At work we evaluated the fitness of one large collaboration platform for use for another group. The government was already funding this one big thing and it made sense to see if it could be leveraged instead of starting from scratch even though the potential user groups are extremely different.

The system we evaluated was carefully designed with lots of input from user groups, by well meaning, competent people, using best practices from the field. GAO has fussed at them a few times over the years for the same things they always pick up on and there are always questions about if their system is used enough and how and what contracts they have let and for how much. They have a roadmap for development that is carefully developed in coordination with the users and they use agile development with frequent small releases and quarterly larger releases. There's lots of training available both ad hoc, recorded, and live as well as in person presentations at conferences and the like.  They have a bunch of case studies in which the system has had a pivotal role in supporting collaboration and solving a difficult problem for the users.

Sounds great, right? The only thing is that the actual system is pretty ugly and not all that functional - certainly not what we had been designing with our ambitious state of the art system. We asked about things like how access control is done, how information is organized and retrieved, how content management is done, what the portal does, how it supports communication and collaboration... all fell very far short of our expectations.

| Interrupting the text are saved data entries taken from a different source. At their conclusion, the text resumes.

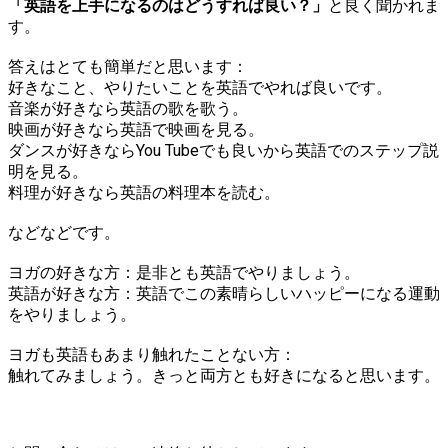
「英語を上手になるのはどうすれば良い？」
と良く聞かれま
す。
答えはとても簡単だと思います：
好きなこと、やりたいことを英語でやれば良いです。
音楽が好きなら英語の歌を歌う。
映画が好きなら英語で映画を見る。
ダンスが好きならYou Tubeでも良いから英語でのステップ説
明を見る。
料理が好きなら英語の料理本を読む。
などなどです。
ヨガの好きな方：是非とも英語でやりましょう。
英語が好きな方：英語でこの素晴らしいハッピーになる運動
をやりましょう。
ヨガも英語もあまり触れたことない方：
触れてみましょう。きっと両方とも好きになると思います。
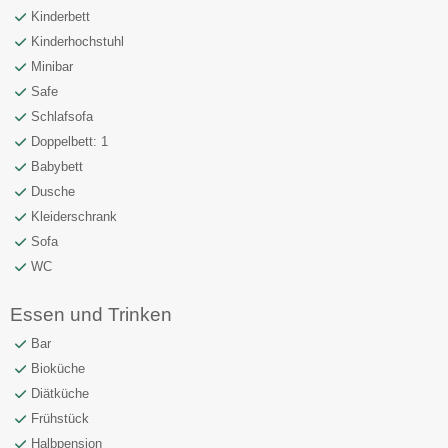
Kinderbett
Kinderhochstuhl
Minibar
Safe
Schlafsofa
Doppelbett: 1
Babybett
Dusche
Kleiderschrank
Sofa
WC
Essen und Trinken
Bar
Bioküche
Diätküche
Frühstück
Halbpension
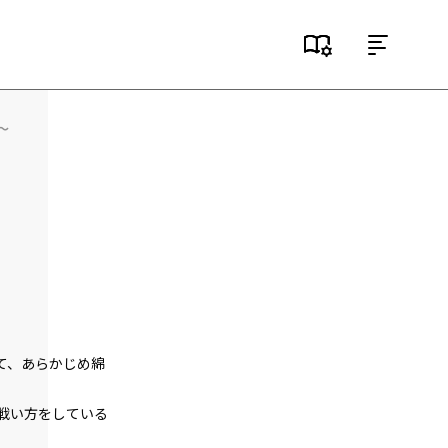
目次
episode1
～
悪役令嬢、地獄に堕ちる。
episode2
悪役令嬢、趣味と特技を披露する。
episode3
悪役令嬢、愛猫と再会する。
episode4
悪役令嬢、闇魔法で無双する。
て、あらかじめ綿
episode5
悪役令嬢、レベルアップする。
戦い方をしている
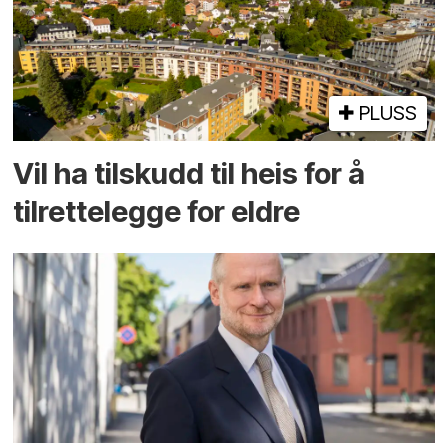
PLUSS
Vil ha tilskudd til heis for å
tilrettelegge for eldre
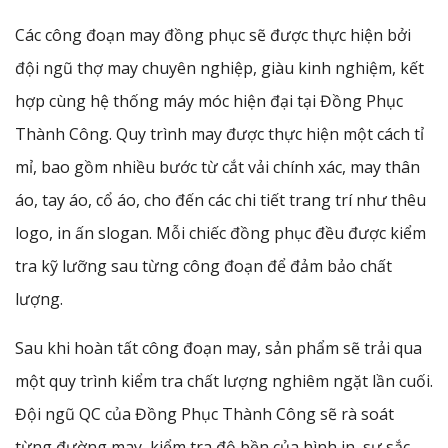
Các công đoạn may đồng phục sẽ được thực hiện bởi
đội ngũ thợ may chuyên nghiệp, giàu kinh nghiệm, kết
hợp cùng hệ thống máy móc hiện đại tại Đồng Phục
Thành Công. Quy trình may được thực hiện một cách tỉ
mỉ, bao gồm nhiều bước từ cắt vải chính xác, may thân
áo, tay áo, cổ áo, cho đến các chi tiết trang trí như thêu
logo, in ấn slogan. Mỗi chiếc đồng phục đều được kiểm
tra kỹ lưỡng sau từng công đoạn để đảm bảo chất
lượng.
Sau khi hoàn tất công đoạn may, sản phẩm sẽ trải qua
một quy trình kiểm tra chất lượng nghiêm ngặt lần cuối.
Đội ngũ QC của Đồng Phục Thành Công sẽ rà soát
từng đường may, kiểm tra độ bền của hình in, sự sắc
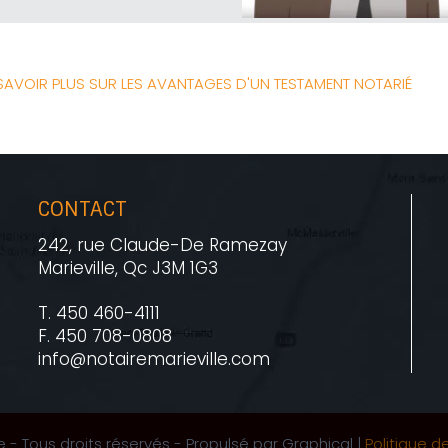
SAVOIR PLUS SUR LES AVANTAGES D'UN TESTAMENT NOTARIÉ
CONTACT
242, rue Claude-De Ramezay
Marieville, Qc J3M 1G3
T. 450 460-4111
F. 450 708-0808
info@notairemarieville.com
- Tous droits réservés - Propulsé par Graphical |
Politique d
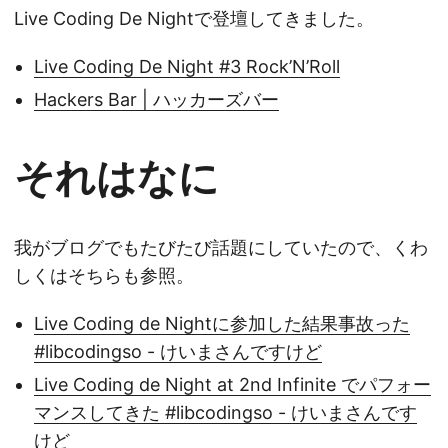
Live Coding De Nightで登壇してきました。
Live Coding De Night #3 Rock’N’Roll
Hackers Bar | ハッカーズバー
それはなに
我がブログでもたびたび話題にしていたので、くわ
しくはそちらも参照。
Live Coding de Nightに参加した結果事故った
#libcodingso - けいまさんですけど
Live Coding de Night at 2nd Infinite でパフォー
マンスしてきた #libcodingso - けいまさんです
けど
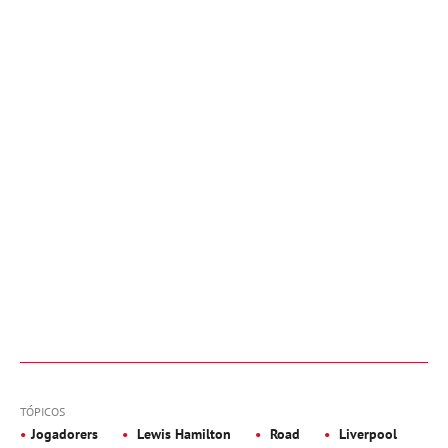
TÓPICOS
Jogadorers
Lewis Hamilton
Road
Liverpool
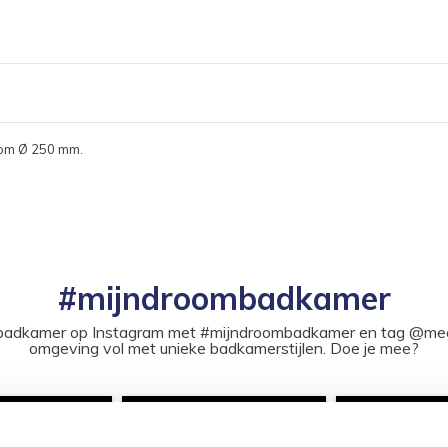
oom Ø 250 mm.
#mijndroombadkamer
ouw badkamer op Instagram met #mijndroombadkamer en tag @m
omgeving vol met unieke badkamerstijlen. Doe je mee?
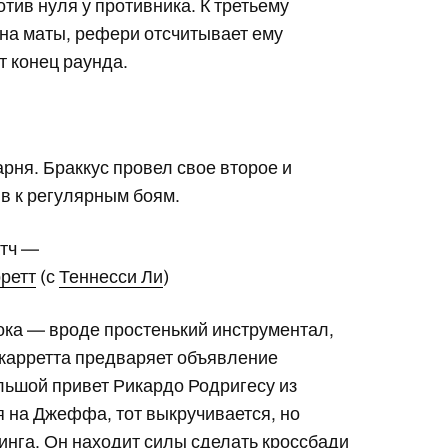
отив нуля у противника. К третьему
 на маты, рефери отсчитывает ему
т конец раунда.
рня. Браккус провел свое второе и
в к регулярным боям.
атч —
ретт
(с
Теннесси Ли
)
ка — вроде простенький инструментал,
Джарретта предваряет объявление
льшой привет Рикардо Родригесу из
я на Джеффа, тот выкручивается, но
ринга. Он находит силы сделать кроссбади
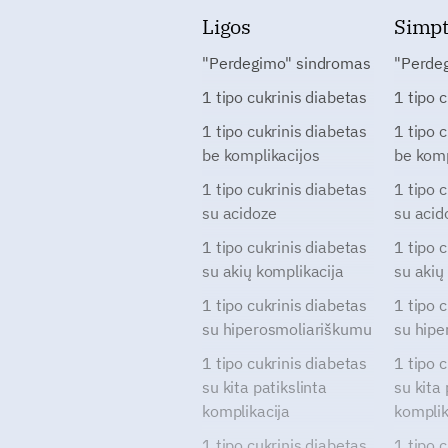
Ligos
Simp
"Perdegimo" sindromas
"Perde
1 tipo cukrinis diabetas
1 tipo 
1 tipo cukrinis diabetas
1 tipo 
be komplikacijos
be komp
1 tipo cukrinis diabetas
1 tipo 
su acidoze
su acid
1 tipo cukrinis diabetas
1 tipo 
su akių komplikacija
su akių
1 tipo cukrinis diabetas
1 tipo 
su hiperosmoliariškumu
su hipe
1 tipo cukrinis diabetas
1 tipo 
su kita patikslinta
su kita 
komplikacija
komplik
1 tipo cukrinis diabetas
1 tipo 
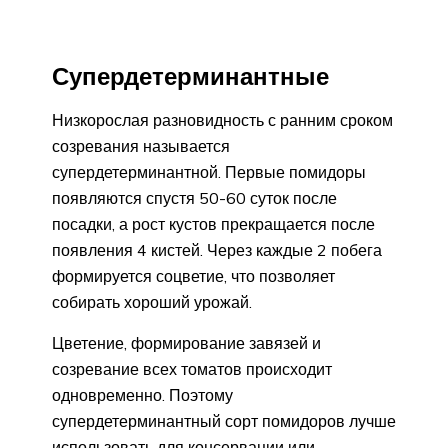
Супердетерминантные
Низкорослая разновидность с ранним сроком
созревания называется
супердетерминантной. Первые помидоры
появляются спустя 50-60 суток после
посадки, а рост кустов прекращается после
появления 4 кистей. Через каждые 2 побега
формируется соцветие, что позволяет
собирать хороший урожай.
Цветение, формирование завязей и
созревание всех томатов происходит
одновременно. Поэтому
супердетерминантный сорт помидоров лучше
использовать для консервации или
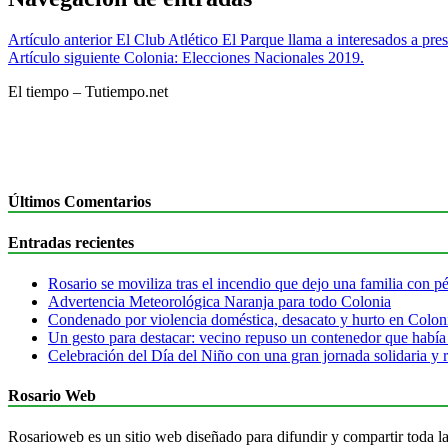
Artículo anterior
El Club Atlético El Parque llama a interesados a pres
Artículo siguiente
Colonia: Elecciones Nacionales 2019.
El tiempo – Tutiempo.net
Últimos Comentarios
Entradas recientes
Rosario se moviliza tras el incendio que dejo una familia con pér
Advertencia Meteorológica Naranja para todo Colonia
Condenado por violencia doméstica, desacato y hurto en Colon
Un gesto para destacar: vecino repuso un contenedor que había
Celebración del Día del Niño con una gran jornada solidaria y r
Rosario Web
Rosarioweb es un sitio web diseñado para difundir y compartir toda la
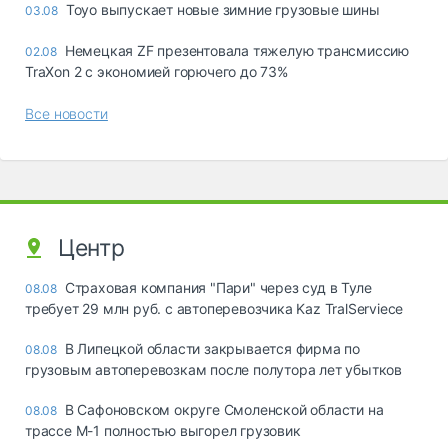
Toyo выпускает новые зимние грузовые шины
03.08
Немецкая ZF презентовала тяжелую трансмиссию
02.08
TraXon 2 с экономией горючего до 73%
Все новости
Центр
Страховая компания "Пари" через суд в Туле
08.08
требует 29 млн руб. с автоперевозчика Kaz TralServiece
В Липецкой области закрывается фирма по
08.08
грузовым автоперевозкам после полутора лет убытков
В Сафоновском округе Смоленской области на
08.08
трассе М-1 полностью выгорел грузовик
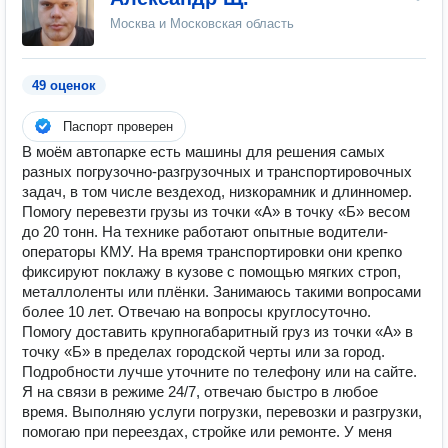
Москва и Московская область
49 оценок
Паспорт проверен
В моём автопарке есть машины для решения самых
разных погрузочно-разгрузочных и транспортировочных
задач, в том числе вездеход, низкорамник и длинномер.
Помогу перевезти грузы из точки «А» в точку «Б» весом
до 20 тонн. На технике работают опытные водители-
операторы КМУ. На время транспортировки они крепко
фиксируют поклажу в кузове с помощью мягких строп,
металлоленты или плёнки. Занимаюсь такими вопросами
более 10 лет. Отвечаю на вопросы круглосуточно.
Помогу доставить крупногабаритный груз из точки «А» в
точку «Б» в пределах городской черты или за город.
Подробности лучше уточните по телефону или на сайте.
Я на связи в режиме 24/7, отвечаю быстро в любое
время. Выполняю услуги погрузки, перевозки и разгрузки,
помогаю при переездах, стройке или ремонте. У меня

How could this be? We were looking at current features in products on the market - we even looked at products they have.

In my opinion (not anyone else's), it's all about their users and their governance. They have proposed many of the things we want in our system and their users de-prioritize all of them and do not chose to fund them. You see, a lot is needed for really good content discovery - there's a lot of infrastructure, which is invisible to the user (see Star's stuff on infrastructure). There's a lot of humans developing and training information organization schemes and building ways to ingest and process information such that search works. There are the policy requirements in a federated system like this to allow these various repositories to be searched. There's ongoing maintenance and user testing and ranking and boosting and troubleshooting for even a decent search to work, not to mention the full content discovery.

So the professionals propose projects to work on these things and improve them, but the users - who are expert in an ENTIRELY different area - are not getting it and are not trusting the professionals. And money is always limited. So the communication pieces aren't integrated. There's not fine role based access control. There's no way to search across various things... But their users are happy and are getting EXACTLY what they asked for.

So how do you design a governance system and development for a massive collaboration system such that it is user-based and need-based, but you still can fund infrastructure work needed to provide the functions for the users. I don't know. We laid off our taxonomist because management thought our search tool did all that itself - it doesn't.  Clearly we don't know how to make the case, either.

Is there hope? If the two systems are joined, might the developers leverage our information to force some of these improvements? Dunno.